How to Make a Good Hire
How to Make a Good Hire
January is one of the busiest months for recruitment, as many employees start the New Year looking to change roles. However, with the war for talent intensifying post Brexit in the UK, companies are struggling to source quality talent, with skills shortages across many sectors, including engineering, construction, financial services. In order to attract a diverse range of talent, organisations have been encouraged to also target their recruitment adverts to the over 50s as well as the Millennials, and to avoid words such as ‘dynamic’ in order to appeal to the older generations.
Despite this skills shortage and the advances in technology and processes, leaders and managers often continue to recruit using very basic traditional methods including the ‘mini me’ technique, offering roles to individuals whom they feel are like themselves, only to discover a few months down the line that the similarities in personality and style can be very frustrating and that these individuals may have the same key development areas as the very people who employed them. In addition, despite this recurring error, many organisations still rely on the unreliable (0.07) interviewing process alone and do not invest in relevant and robust Talent Assessment Tools, such as Personality Profiles and Occupational Tests as well as Competency/Behaviour/Situation based interviews, which can all provide an accurate overview of the likely working style, behaviours and potential of the candidate.
Despite all the research in to competence and behaviour and the wide range of recruitment and assessment tools available, so many companies still rely on traditional CVs and interviews, which concentrate on education, skills and work experience.
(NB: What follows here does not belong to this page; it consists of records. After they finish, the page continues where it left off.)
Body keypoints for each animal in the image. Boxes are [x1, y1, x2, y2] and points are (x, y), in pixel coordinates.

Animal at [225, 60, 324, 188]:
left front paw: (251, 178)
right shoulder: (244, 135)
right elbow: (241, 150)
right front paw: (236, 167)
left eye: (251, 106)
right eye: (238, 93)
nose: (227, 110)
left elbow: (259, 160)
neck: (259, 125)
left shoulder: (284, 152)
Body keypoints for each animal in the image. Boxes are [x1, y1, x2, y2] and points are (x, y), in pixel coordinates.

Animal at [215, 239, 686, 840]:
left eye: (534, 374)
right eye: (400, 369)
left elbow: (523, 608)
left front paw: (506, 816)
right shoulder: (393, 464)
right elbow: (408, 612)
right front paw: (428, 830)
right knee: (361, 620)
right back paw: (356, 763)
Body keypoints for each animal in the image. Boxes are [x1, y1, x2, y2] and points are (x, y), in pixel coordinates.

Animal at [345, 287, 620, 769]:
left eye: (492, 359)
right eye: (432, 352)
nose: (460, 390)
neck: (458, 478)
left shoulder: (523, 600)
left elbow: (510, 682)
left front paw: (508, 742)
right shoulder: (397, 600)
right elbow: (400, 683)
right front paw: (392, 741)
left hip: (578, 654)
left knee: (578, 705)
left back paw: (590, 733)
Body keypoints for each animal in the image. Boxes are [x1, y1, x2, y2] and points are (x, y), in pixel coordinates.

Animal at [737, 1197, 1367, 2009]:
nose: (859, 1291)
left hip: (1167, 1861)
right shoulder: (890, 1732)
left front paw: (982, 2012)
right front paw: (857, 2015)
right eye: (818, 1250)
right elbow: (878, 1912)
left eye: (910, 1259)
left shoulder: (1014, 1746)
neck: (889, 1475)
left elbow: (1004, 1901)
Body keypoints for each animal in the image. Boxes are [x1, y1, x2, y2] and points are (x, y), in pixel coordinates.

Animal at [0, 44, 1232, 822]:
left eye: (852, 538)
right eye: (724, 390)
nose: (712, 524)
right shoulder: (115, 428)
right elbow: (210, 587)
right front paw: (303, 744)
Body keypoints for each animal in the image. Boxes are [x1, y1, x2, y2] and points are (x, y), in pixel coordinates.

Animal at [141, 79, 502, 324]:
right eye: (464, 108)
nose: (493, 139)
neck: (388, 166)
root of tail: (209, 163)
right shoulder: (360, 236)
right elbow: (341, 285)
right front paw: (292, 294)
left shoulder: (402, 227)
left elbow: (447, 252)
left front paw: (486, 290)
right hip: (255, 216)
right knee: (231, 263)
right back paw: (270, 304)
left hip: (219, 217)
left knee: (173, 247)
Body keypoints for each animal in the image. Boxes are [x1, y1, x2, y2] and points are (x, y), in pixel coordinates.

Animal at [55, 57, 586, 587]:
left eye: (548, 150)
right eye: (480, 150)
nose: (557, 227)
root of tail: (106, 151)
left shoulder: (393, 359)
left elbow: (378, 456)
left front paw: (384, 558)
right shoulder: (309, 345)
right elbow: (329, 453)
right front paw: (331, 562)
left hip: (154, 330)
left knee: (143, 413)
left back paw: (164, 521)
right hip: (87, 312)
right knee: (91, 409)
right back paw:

Frequently managers and leaders are employed because of their seniority or technical knowledge, not on their ability to lead and motivate their teams. According to research by Gallup ‘only about one person in 10 has the natural talent to be a great manager’ and a staggering 82% of companies surveyed feel they have made the wrong choice of hire, which is often a very costly mistake.
Spotting natural talent and leadership potential is not easy, but Assessment Tools are highly beneficial in the selection process and companies who invest in them tend to have stronger brands, lower employee turnover and higher customer satisfaction levels. The cost of poor hires has been well documented, along with the ensuing challenges of trying to ‘move on’ the managers who were employed too swiftly or without a robust recruitment process. Poor managers and leaders can contribute to driving away quality talent as well as causing disengagement and damaging the brand and customer perception.
If you attain the right managers and leaders, who have been assessed according to proven global leadership and management competencies and associated behaviours, they are highly likely to be able to inspire and engage team members and achieve significant business growth. According to Gallup, with the right management hires organisations can achieve 27% higher revenue per employee than the average. By using a structured and scientific approach to selection with Assessment Centres and psychometric tests at all levels, organisations can predict future potential, obtain objective decisions, build strong initiatives in Talent Management and Succession Planning, tackle unconscious bias and diversity as well as reducing future performance management issues. With the right managers in place companies tend to see 70% higher engagement of their employees, as they are able to align their teams and performance with the strategy in order to improve overall effectiveness, staff retention and business performance.